I also replaced the stock single coil (safely tucked away) with a Curtis Novak P90 designed specifically as a replacement for this model.

So, the pots and jack are not original, nor is the pickup, but the pots are CTS, the jack is switch craft and the pickup has a bit more balls than the og.

It’s actually a pretty nice player. The neck is on the thin side compared to other Gibbies (no club like my 2013 R7), but no dead spots or high frets. Maybe the 12th fret worked some enduring magic on mine when they had it.

It seems nice and stable in its present condition, no value to a collector, but I don’t really care as I have no interest in selling it.


----------



## eveready (Nov 29, 2009)

Getting back to the question of age. That one is like '63-64. The bridge angle, the lightning bridge on it, the knobs, the upper shoulder width by the cutaways and even the colors on the sunburst are all indicative of that period. in 65 to 66 the upper shoulders were pretty much symmetrical with the lower parts or the guitar.


----------



## dwagar (Mar 6, 2006)

Did you look up the serial number on Gibson’s list on their site?


----------



## greco (Jul 15, 2007)

*Help Dating Old Melody Maker...*
She appears to have been making melodies for quite some time...


----------



## zontar (Oct 25, 2007)

greco said:


> *Help Dating Old Melody Maker...*
> 
> *She appears to have been making melodies for quite some time...*


And just be yourself...


----------



## High/Deaf (Aug 19, 2009)

greco said:


> *Help Dating Old Melody Maker...*
> She appears to have been making melodies for quite some time...

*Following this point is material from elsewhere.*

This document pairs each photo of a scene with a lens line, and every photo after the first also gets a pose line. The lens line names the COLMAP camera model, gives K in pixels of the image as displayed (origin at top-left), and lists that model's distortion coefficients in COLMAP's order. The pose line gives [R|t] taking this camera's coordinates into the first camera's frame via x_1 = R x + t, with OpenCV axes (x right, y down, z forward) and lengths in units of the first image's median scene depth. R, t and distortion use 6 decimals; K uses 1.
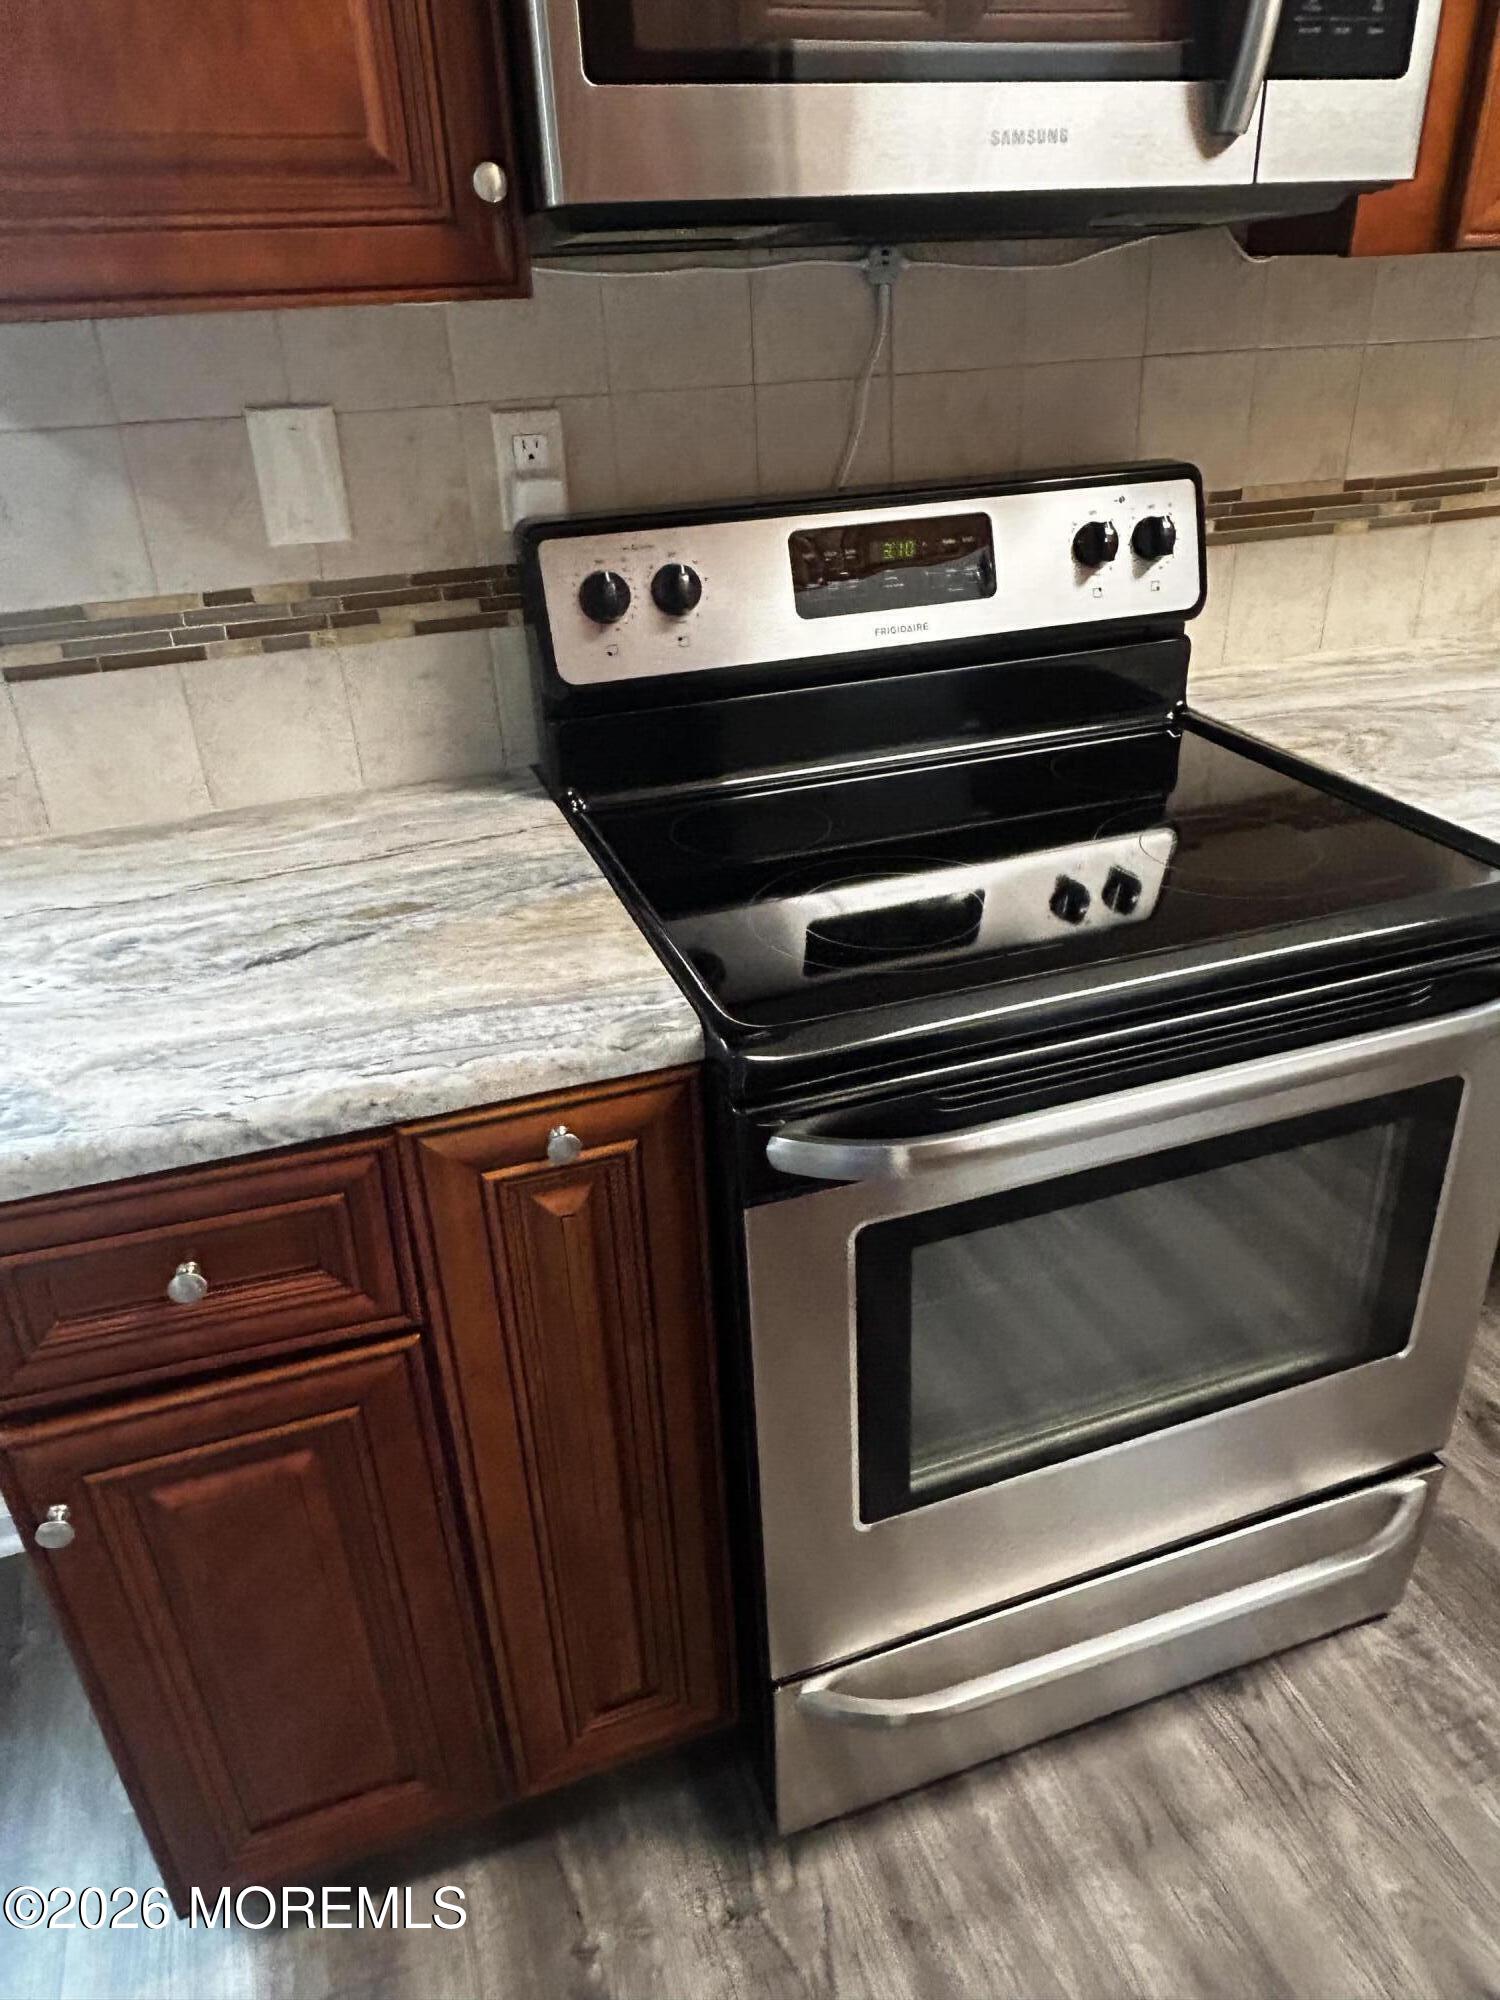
lens RADIAL K [[1396.1, 0, 750.0], [0, 1396.1, 1000.0], [0, 0, 1]] dist [0.006882, 0.005430]
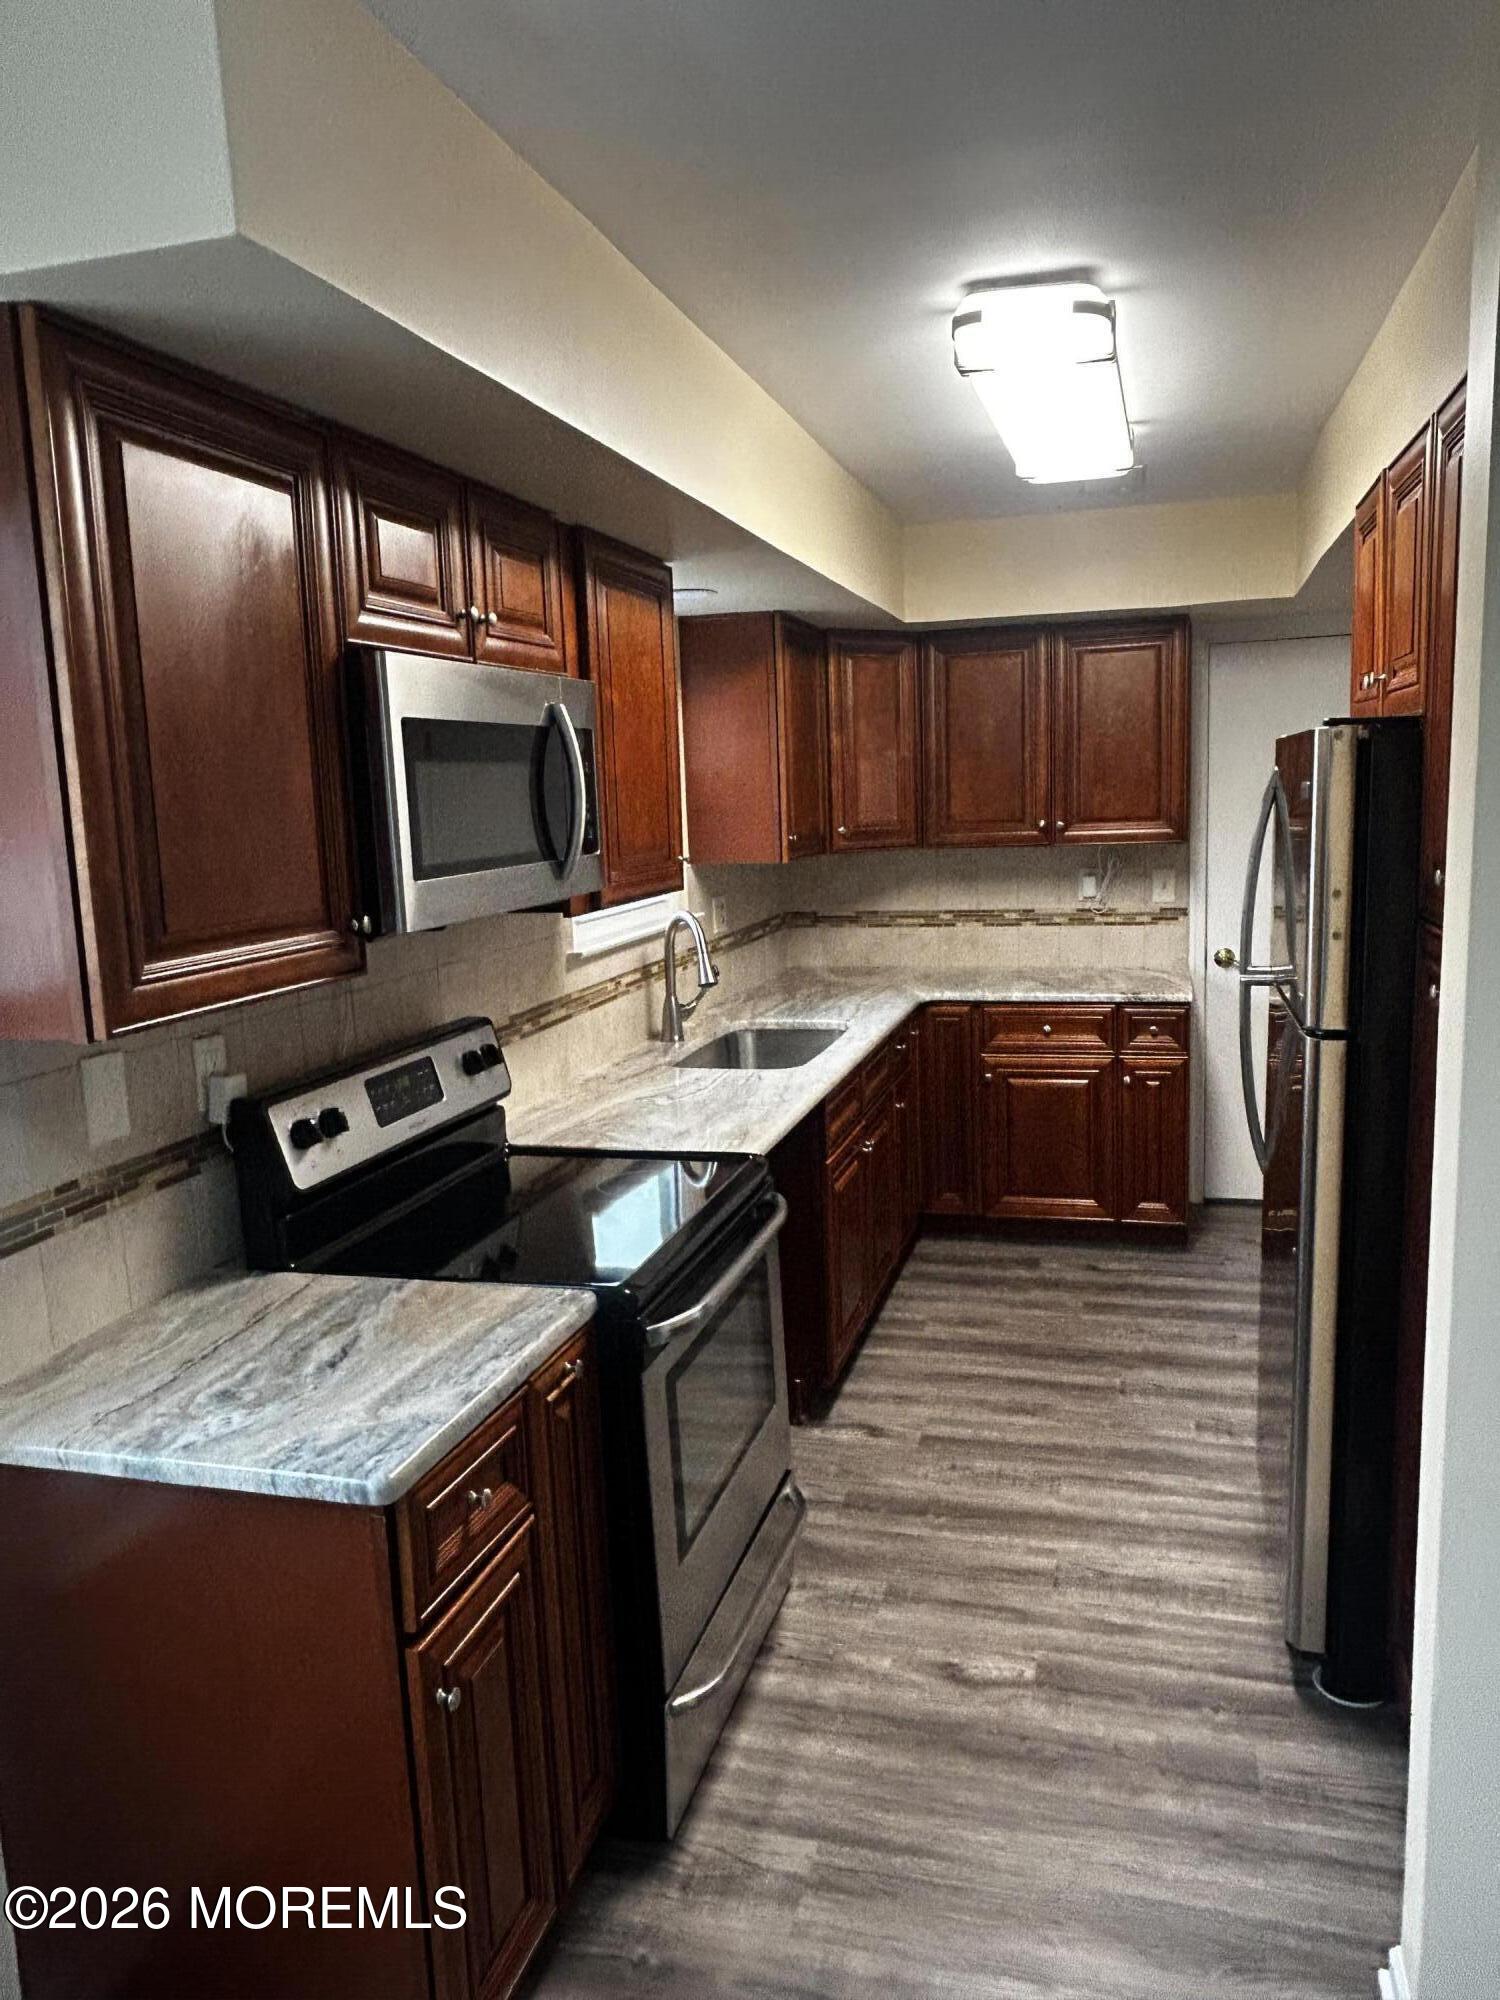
lens RADIAL K [[1396.1, 0, 750.0], [0, 1396.1, 1000.0], [0, 0, 1]] dist [0.006882, 0.005430]
pose [[0.590626, -0.115645, 0.798615, -1.055189], [0.396679, 0.903452, -0.162543, 0.037513], [-0.702714, 0.412796, 0.579477, -0.354927]]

If you are interested, here's her actually social media profile pic........


----------



## Yamariv (Jan 15, 2018)

eveready said:


> Getting back to the question of age. That one is like '63-64. The bridge angle, the lightning bridge on it, the knobs, the upper shoulder width by the cutaways and even the colors on the sunburst are all indicative of that period. in 65 to 66 the upper shoulders were pretty much symmetrical with the lower parts or the guitar.


If the bridge posts are angled, its a 62 or older..When the lightening bridge came out the posts were straight. This guitar has the wrong bridge on it. Its a 62 or earlier


----------



## 1SweetRide (Oct 25, 2016)

Thought this thread was Tinder for an aging rocker.


----------